SELECTED PASSAGE:
__________

Close-to-complete Ideology & Religion Shit List
or
Shit Happens, According To A:
Taoist: Shit happens.
Confucian: Confucius say, "Shit happens."
Buddhist: If shit happens, it isn't really shit.
Zen Buddhist: What is the sound of shit happening?
Hindu: This shit has happened before.
Mormon: This shit is going to happen again.
Muslim: If shit happens, it is the will of Allah.
Catholic: If shit happens, you deserve it.
Jesuit: If shit happens and nobody is watching, is it really shit?
Jewish: Why does shit always happen to us?
Protestant: Let shit happen to someone else.
Presbyterian: This shit was bound to happen.
Episcopalian: It's not so bad if shit happens, as long as you serve the right wine with it.
Methodist: It's not so bad if shit happens, as long as you serve grape juice with it.
Unitarian: We affirm the right for shit to happen.
Baptist: Once you're saved, shit doesn't happen unless you backslide.
Lutheran: If shit happens, don't talk about it.
Anglican: It's true, shit does happen -- but only to Lutherans.

__________

INFORMATION:
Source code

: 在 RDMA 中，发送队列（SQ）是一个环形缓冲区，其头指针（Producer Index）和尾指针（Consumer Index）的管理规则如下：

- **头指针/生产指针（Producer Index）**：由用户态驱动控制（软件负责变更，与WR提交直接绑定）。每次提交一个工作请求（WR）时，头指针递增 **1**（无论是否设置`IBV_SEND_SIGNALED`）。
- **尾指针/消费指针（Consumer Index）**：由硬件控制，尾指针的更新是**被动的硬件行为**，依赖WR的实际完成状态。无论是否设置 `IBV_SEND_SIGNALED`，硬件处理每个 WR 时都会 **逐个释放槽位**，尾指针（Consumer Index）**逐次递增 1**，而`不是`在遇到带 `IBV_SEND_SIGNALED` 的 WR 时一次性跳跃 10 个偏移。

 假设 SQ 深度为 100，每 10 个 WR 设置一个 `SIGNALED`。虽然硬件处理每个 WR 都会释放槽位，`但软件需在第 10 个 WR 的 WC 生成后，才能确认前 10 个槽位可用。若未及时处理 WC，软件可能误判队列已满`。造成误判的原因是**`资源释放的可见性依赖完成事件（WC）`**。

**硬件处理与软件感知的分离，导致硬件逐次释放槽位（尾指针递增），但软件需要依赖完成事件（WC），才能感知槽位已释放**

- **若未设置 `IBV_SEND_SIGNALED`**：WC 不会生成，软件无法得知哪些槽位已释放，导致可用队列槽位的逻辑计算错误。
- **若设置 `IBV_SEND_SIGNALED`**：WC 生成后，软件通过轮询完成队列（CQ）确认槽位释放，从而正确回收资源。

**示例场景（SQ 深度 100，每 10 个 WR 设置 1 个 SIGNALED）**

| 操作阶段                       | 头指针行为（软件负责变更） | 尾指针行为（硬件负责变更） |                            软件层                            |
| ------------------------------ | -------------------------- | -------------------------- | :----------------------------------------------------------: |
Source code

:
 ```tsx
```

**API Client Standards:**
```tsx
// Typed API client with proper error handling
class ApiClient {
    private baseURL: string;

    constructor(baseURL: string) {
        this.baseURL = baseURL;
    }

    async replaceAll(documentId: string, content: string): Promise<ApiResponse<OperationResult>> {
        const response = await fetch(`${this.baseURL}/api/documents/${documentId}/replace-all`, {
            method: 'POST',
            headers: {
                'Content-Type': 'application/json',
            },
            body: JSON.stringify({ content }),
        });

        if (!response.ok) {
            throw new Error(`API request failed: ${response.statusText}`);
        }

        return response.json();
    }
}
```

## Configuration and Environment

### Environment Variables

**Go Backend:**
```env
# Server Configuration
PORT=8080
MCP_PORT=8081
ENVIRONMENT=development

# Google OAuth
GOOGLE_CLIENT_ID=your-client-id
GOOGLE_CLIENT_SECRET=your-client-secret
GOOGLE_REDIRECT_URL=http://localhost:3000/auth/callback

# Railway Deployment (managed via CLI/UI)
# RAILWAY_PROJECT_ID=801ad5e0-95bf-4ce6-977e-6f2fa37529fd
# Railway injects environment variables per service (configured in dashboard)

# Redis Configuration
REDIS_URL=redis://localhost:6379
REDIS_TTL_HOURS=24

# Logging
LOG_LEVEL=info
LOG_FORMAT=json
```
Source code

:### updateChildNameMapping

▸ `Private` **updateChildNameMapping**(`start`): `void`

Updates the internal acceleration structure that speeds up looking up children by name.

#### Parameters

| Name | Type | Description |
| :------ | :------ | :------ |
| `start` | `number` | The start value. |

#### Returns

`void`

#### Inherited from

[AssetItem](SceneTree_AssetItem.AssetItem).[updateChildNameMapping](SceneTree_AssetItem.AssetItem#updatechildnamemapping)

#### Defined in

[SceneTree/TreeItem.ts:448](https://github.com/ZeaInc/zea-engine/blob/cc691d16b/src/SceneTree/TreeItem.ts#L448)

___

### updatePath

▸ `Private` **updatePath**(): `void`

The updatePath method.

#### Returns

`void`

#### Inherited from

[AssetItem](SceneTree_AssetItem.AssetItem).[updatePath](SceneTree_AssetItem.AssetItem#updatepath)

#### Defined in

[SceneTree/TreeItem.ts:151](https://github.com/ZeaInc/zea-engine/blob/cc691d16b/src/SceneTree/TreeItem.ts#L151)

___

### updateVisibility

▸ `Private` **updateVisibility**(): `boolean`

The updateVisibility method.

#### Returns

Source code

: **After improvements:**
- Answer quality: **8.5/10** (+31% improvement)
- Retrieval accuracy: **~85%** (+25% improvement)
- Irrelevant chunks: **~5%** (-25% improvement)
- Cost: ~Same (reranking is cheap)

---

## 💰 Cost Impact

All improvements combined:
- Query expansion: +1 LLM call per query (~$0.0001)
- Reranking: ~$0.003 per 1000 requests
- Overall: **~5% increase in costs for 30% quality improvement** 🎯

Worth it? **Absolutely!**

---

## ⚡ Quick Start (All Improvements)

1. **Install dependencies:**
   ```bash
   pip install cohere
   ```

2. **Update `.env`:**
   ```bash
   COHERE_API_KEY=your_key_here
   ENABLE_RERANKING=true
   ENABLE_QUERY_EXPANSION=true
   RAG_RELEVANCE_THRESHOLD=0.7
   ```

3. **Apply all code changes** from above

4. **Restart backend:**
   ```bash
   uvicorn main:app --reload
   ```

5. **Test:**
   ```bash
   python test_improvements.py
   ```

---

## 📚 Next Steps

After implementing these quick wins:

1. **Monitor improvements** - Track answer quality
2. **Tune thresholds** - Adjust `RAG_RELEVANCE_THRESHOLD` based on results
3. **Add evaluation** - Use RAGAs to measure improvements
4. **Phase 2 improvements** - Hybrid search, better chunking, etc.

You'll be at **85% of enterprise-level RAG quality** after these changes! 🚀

__________

Reproduce the religion list word for word, starting with "Hindu: This shit" and going on through "only to Lutherans.". The entries are separate material with no connection to the religion list.

RESPONSE TO THE TASK:
Hindu: This shit has happened before.
Mormon: This shit is going to happen again.
Muslim: If shit happens, it is the will of Allah.
Catholic: If shit happens, you deserve it.
Jesuit: If shit happens and nobody is watching, is it really shit?
Jewish: Why does shit always happen to us?
Protestant: Let shit happen to someone else.
Presbyterian: This shit was bound to happen.
Episcopalian: It's not so bad if shit happens, as long as you serve the right wine with it.
Methodist: It's not so bad if shit happens, as long as you serve grape juice with it.
Unitarian: We affirm the right for shit to happen.
Baptist: Once you're saved, shit doesn't happen unless you backslide.
Lutheran: If shit happens, don't talk about it.
Anglican: It's true, shit does happen -- but only to Lutherans.